Poster Presentation 29th Lorne Cancer Conference 2017

Exploring the immunological landscape in locally advanced rectal cancer to improve neoadjuvant chemoradiotherapy followed by radical surgery (#188)

Joseph CH Kong 1 2 3 , Glen R Guerra 1 2 3 , Rosemary M Millen 2 3 , Satish K Warrier 1 , Craig Lynch 1 , Alexander G Heriot 1 , Paul Neeson 3 4 , Wayne A Phillips 3 5 , Robert G Ramsay 2 3
  1. Department of Surgical Oncology, Peter MacCallum Cancer Centre, Melbourne, VIC, Australia
  2. Differentiation and Transcription Laboratory, Peter MacCallum Cancer Centre, Melbourne, VIC, Australia
  3. University of Melbourne, Melbourne, VIC, Australia
  4. Haematology Immunology Translational Research Laboratoy, Peter MacCallum Cancer Centre, Melbourne, VIC, Australia
  5. Surgical Oncology Laboratory, Peter MacCallum Cancer Centre, Melbourne, VIC, Australia

Subheadings: Developing immunoassays to optimize immunotherapy for patients with locally advanced rectal cancer.

Background: Current treatment algorithms for locally advanced rectal cancer indicate the use of neoadjuvant chemoradiotherapy followed by radical surgery. However, 20-30% will not respond to chemoradiotherapy at which point there are no other therapeutic options available. Recently it was confirmed that the immune status of patients with rectal cancer predicts disease progression (1). This finding suggests that approaches to increase the immune response in the patients with a suboptimal immune profile might improve patient outcomes. Accordingly, promising emerging immunotherapies employing cancer vaccination will commence next year involving our lab. In view of this, we have focused on developing assays that allow the real-time evaluation of immune responses in patients with solid tumours undergoing immunotherapies.

Methods: Fresh rectal cancer biopsies were processed to generate rectal cancer organoids and tumour-derived T infiltrating lymphocytes (TILs). TILs were FACS profiled to determine the proportion of cytotoxic and other T-cells. These are then co-cultured for seven days and organoid death was measured by fluorescence microscopy using an apoptotic marker Caspase 3/7 and propidium iodine.

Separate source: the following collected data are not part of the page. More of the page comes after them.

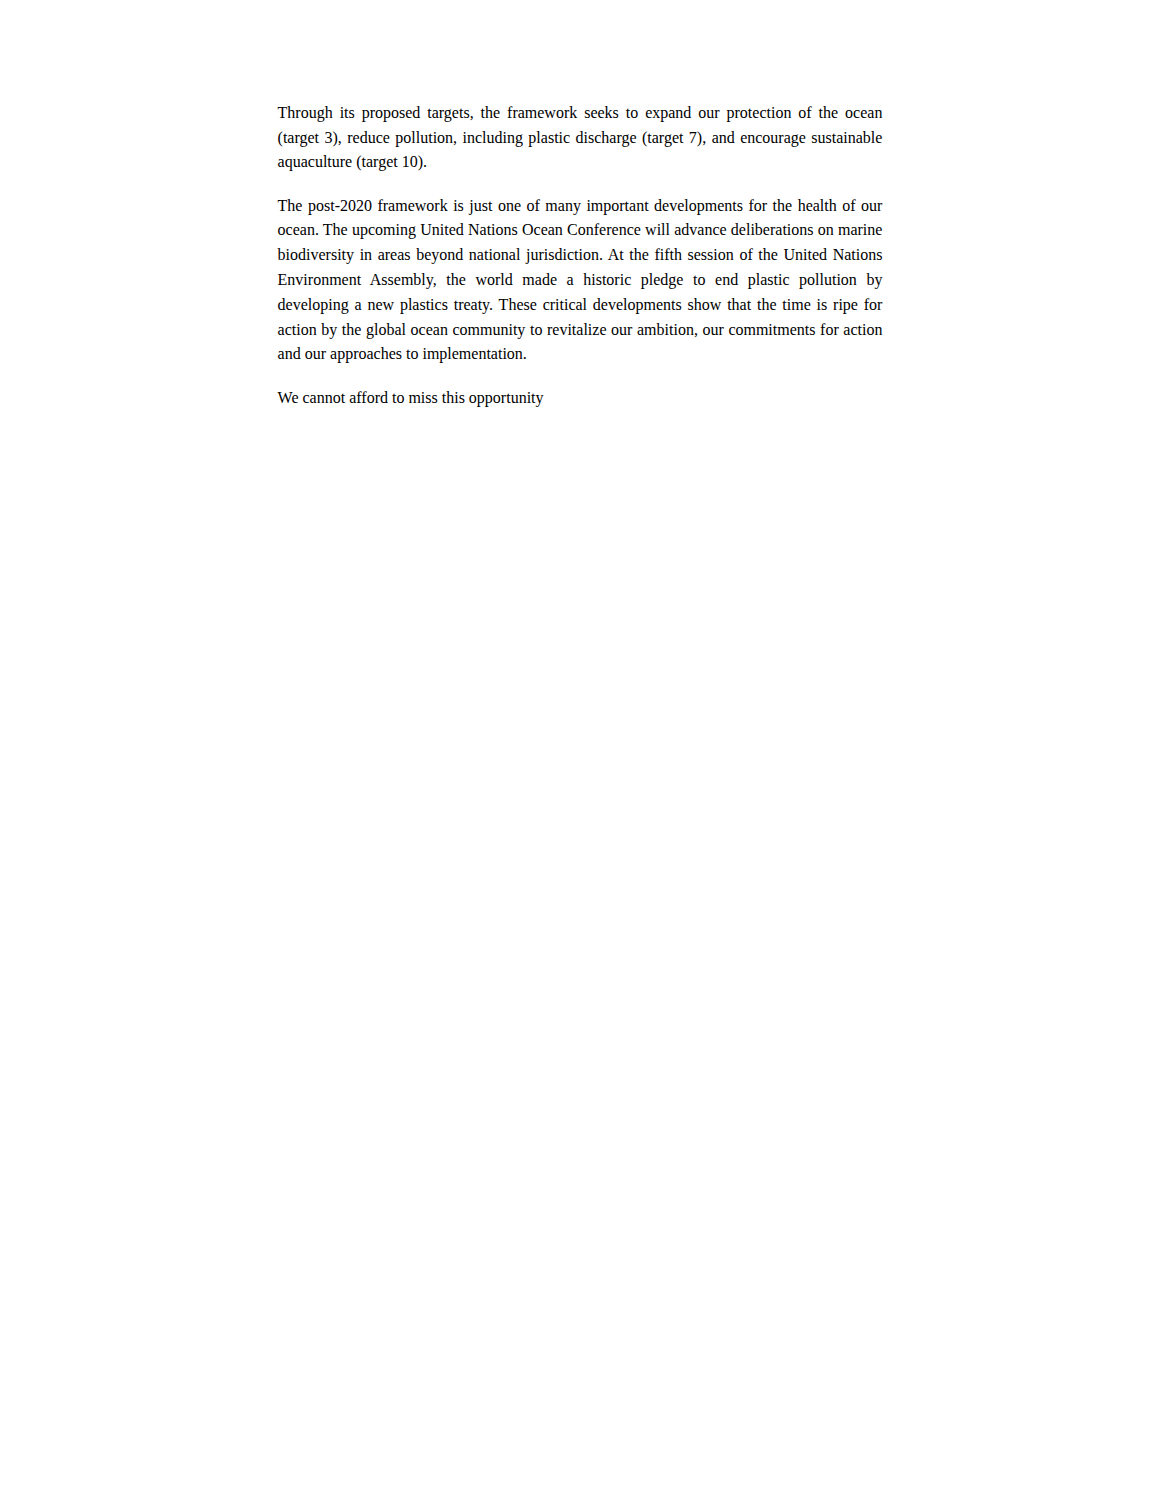Through its proposed targets, the framework seeks to expand our protection of the ocean (target 3), reduce pollution, including plastic discharge (target 7), and encourage sustainable aquaculture (target 10).
The post-2020 framework is just one of many important developments for the health of our ocean. The upcoming United Nations Ocean Conference will advance deliberations on marine biodiversity in areas beyond national jurisdiction. At the fifth session of the United Nations Environment Assembly, the world made a historic pledge to end plastic pollution by developing a new plastics treaty. These critical developments show that the time is ripe for action by the global ocean community to revitalize our ambition, our commitments for action and our approaches to implementation.
We cannot afford to miss this opportunity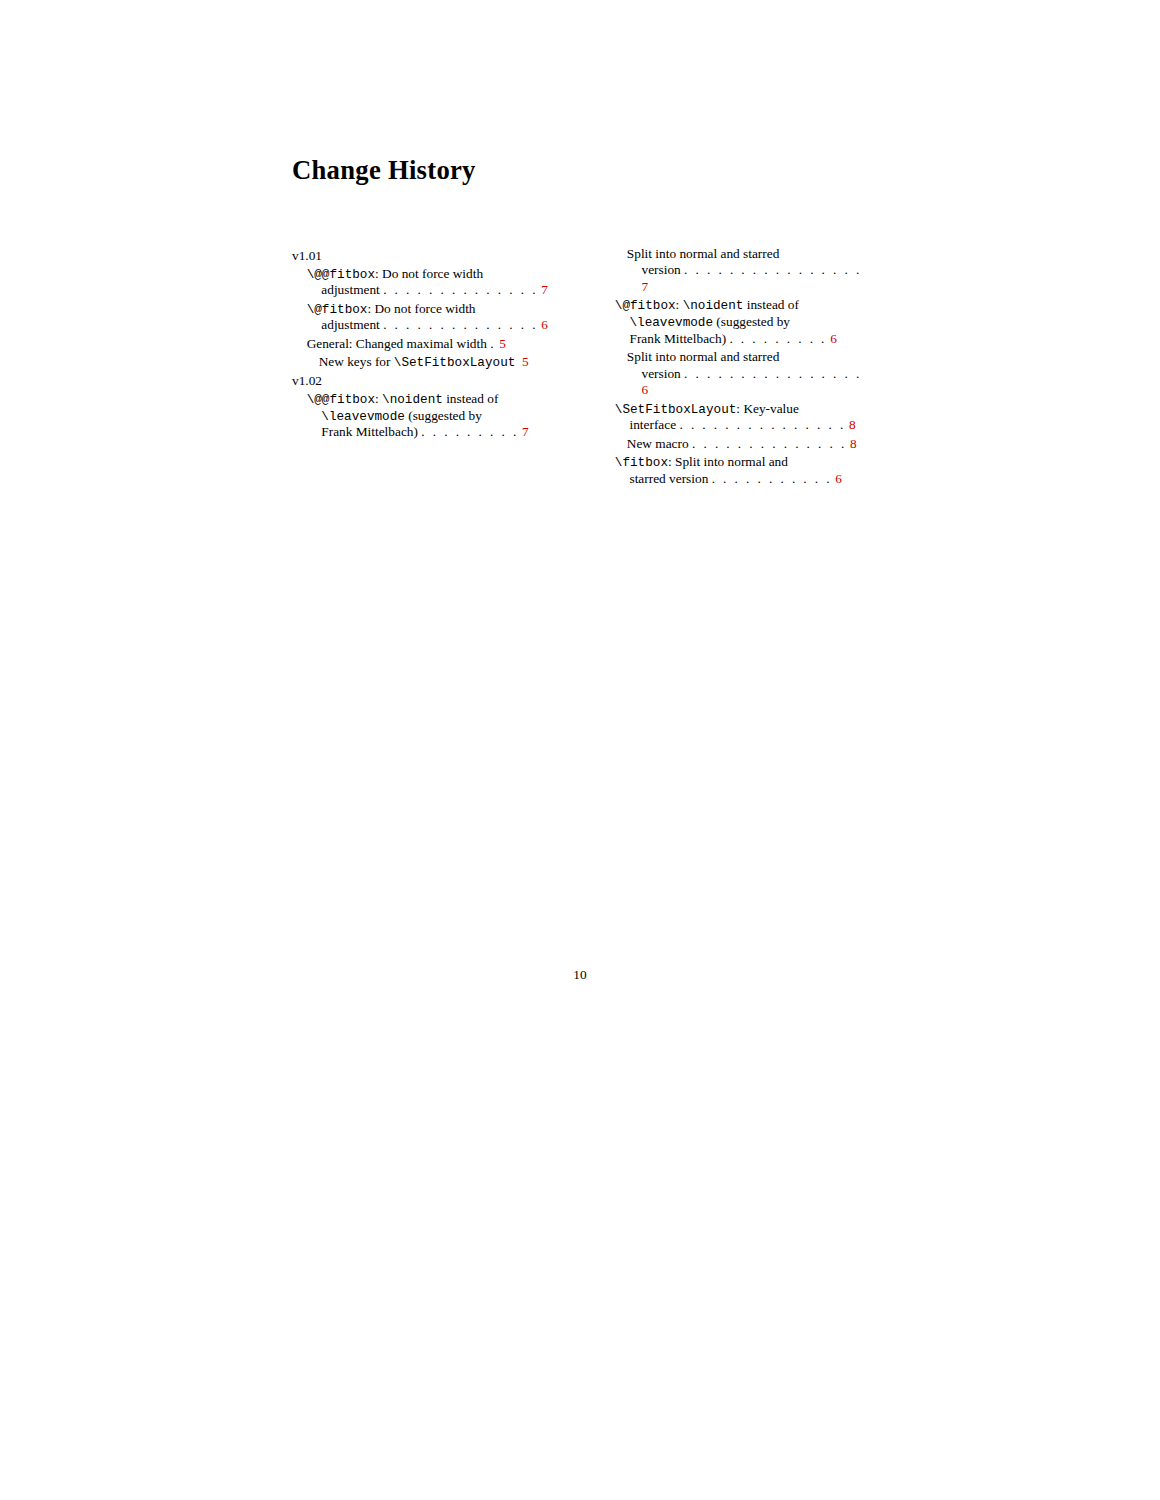Change History
v1.01
\@@fitbox: Do not force width adjustment . . . . . . . . . . . . . . 7
\@fitbox: Do not force width adjustment . . . . . . . . . . . . . . 6
General: Changed maximal width . 5
New keys for \SetFitboxLayout 5
v1.02
\@@fitbox: \noident instead of \leavevmode (suggested by Frank Mittelbach) . . . . . . . . . 7
Split into normal and starred version . . . . . . . . . . . . . . . . 7
\@fitbox: \noident instead of \leavevmode (suggested by Frank Mittelbach) . . . . . . . . . 6
Split into normal and starred version . . . . . . . . . . . . . . . . 6
\SetFitboxLayout: Key-value interface . . . . . . . . . . . . . . . 8
New macro . . . . . . . . . . . . . . 8
\fitbox: Split into normal and starred version . . . . . . . . . . . 6
10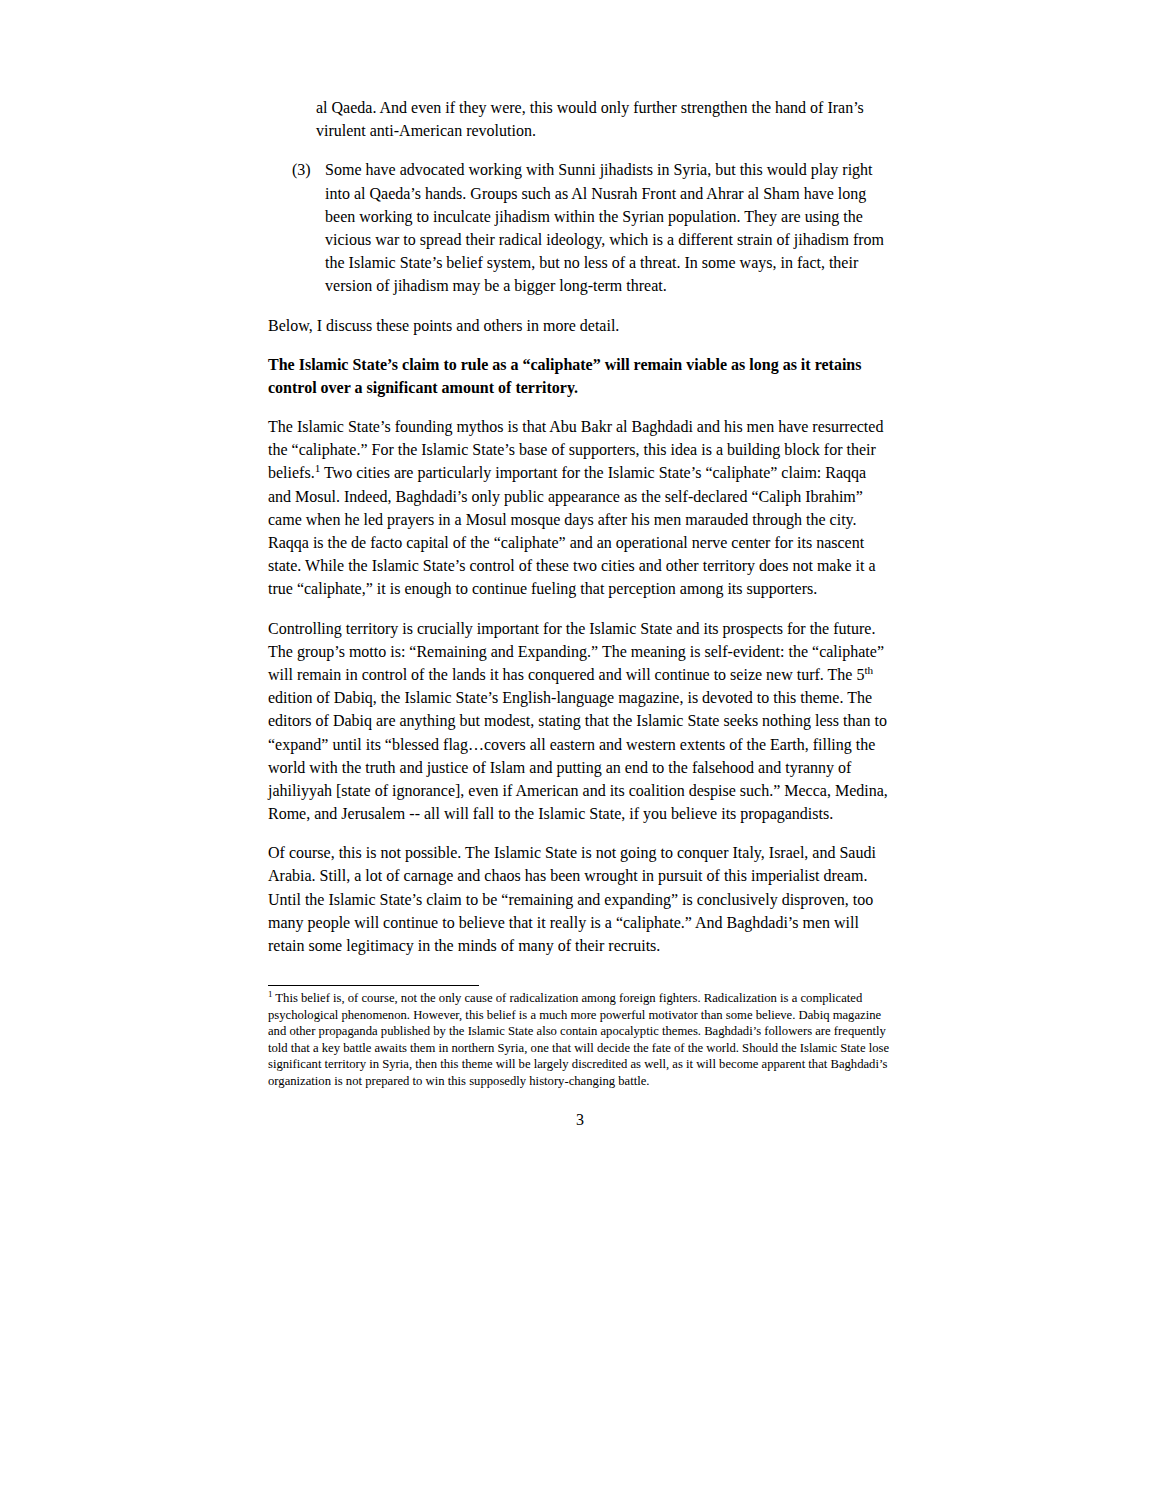al Qaeda. And even if they were, this would only further strengthen the hand of Iran’s virulent anti-American revolution.
(3)
Some have advocated working with Sunni jihadists in Syria, but this would play right into al Qaeda’s hands. Groups such as Al Nusrah Front and Ahrar al Sham have long been working to inculcate jihadism within the Syrian population. They are using the vicious war to spread their radical ideology, which is a different strain of jihadism from the Islamic State’s belief system, but no less of a threat. In some ways, in fact, their version of jihadism may be a bigger long-term threat.
Below, I discuss these points and others in more detail.
The Islamic State’s claim to rule as a “caliphate” will remain viable as long as it retains control over a significant amount of territory.
The Islamic State’s founding mythos is that Abu Bakr al Baghdadi and his men have resurrected the “caliphate.” For the Islamic State’s base of supporters, this idea is a building block for their beliefs.1 Two cities are particularly important for the Islamic State’s “caliphate” claim: Raqqa and Mosul. Indeed, Baghdadi’s only public appearance as the self-declared “Caliph Ibrahim” came when he led prayers in a Mosul mosque days after his men marauded through the city. Raqqa is the de facto capital of the “caliphate” and an operational nerve center for its nascent state. While the Islamic State’s control of these two cities and other territory does not make it a true “caliphate,” it is enough to continue fueling that perception among its supporters.
Controlling territory is crucially important for the Islamic State and its prospects for the future. The group’s motto is: “Remaining and Expanding.” The meaning is self-evident: the “caliphate” will remain in control of the lands it has conquered and will continue to seize new turf. The 5th edition of Dabiq, the Islamic State’s English-language magazine, is devoted to this theme. The editors of Dabiq are anything but modest, stating that the Islamic State seeks nothing less than to “expand” until its “blessed flag…covers all eastern and western extents of the Earth, filling the world with the truth and justice of Islam and putting an end to the falsehood and tyranny of jahiliyyah [state of ignorance], even if American and its coalition despise such.” Mecca, Medina, Rome, and Jerusalem -- all will fall to the Islamic State, if you believe its propagandists.
Of course, this is not possible. The Islamic State is not going to conquer Italy, Israel, and Saudi Arabia. Still, a lot of carnage and chaos has been wrought in pursuit of this imperialist dream. Until the Islamic State’s claim to be “remaining and expanding” is conclusively disproven, too many people will continue to believe that it really is a “caliphate.” And Baghdadi’s men will retain some legitimacy in the minds of many of their recruits.
1 This belief is, of course, not the only cause of radicalization among foreign fighters. Radicalization is a complicated psychological phenomenon. However, this belief is a much more powerful motivator than some believe. Dabiq magazine and other propaganda published by the Islamic State also contain apocalyptic themes. Baghdadi’s followers are frequently told that a key battle awaits them in northern Syria, one that will decide the fate of the world. Should the Islamic State lose significant territory in Syria, then this theme will be largely discredited as well, as it will become apparent that Baghdadi’s organization is not prepared to win this supposedly history-changing battle.
3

Results: Thus far eight patients have been recruited for this pilot study. An effector (TILs) to target (organoid) ratio of 10:1 showed complete organoid death within 12 hours, whereas a ratio of 1:1 can take up to 24 hours or longer. Overall FACS analyses of the composition of the TIL population revealed more CD8+ and NKT cells than CD4+ and NK cells. Activation markers and proportion of T-regulatory cells were also assessed. Collectively a comprehensive picture of the phenotype and functionality of the rectal cancer-derived TILs has been generated.

Conclusion: As a proof of concept, we have established the first assays to our knowledge that test the ability of matched patient-derived TILs to kill rectal cancer cells from the same patient. These assays form a platform for the evaluation of immunotherapies on a patient specific basis.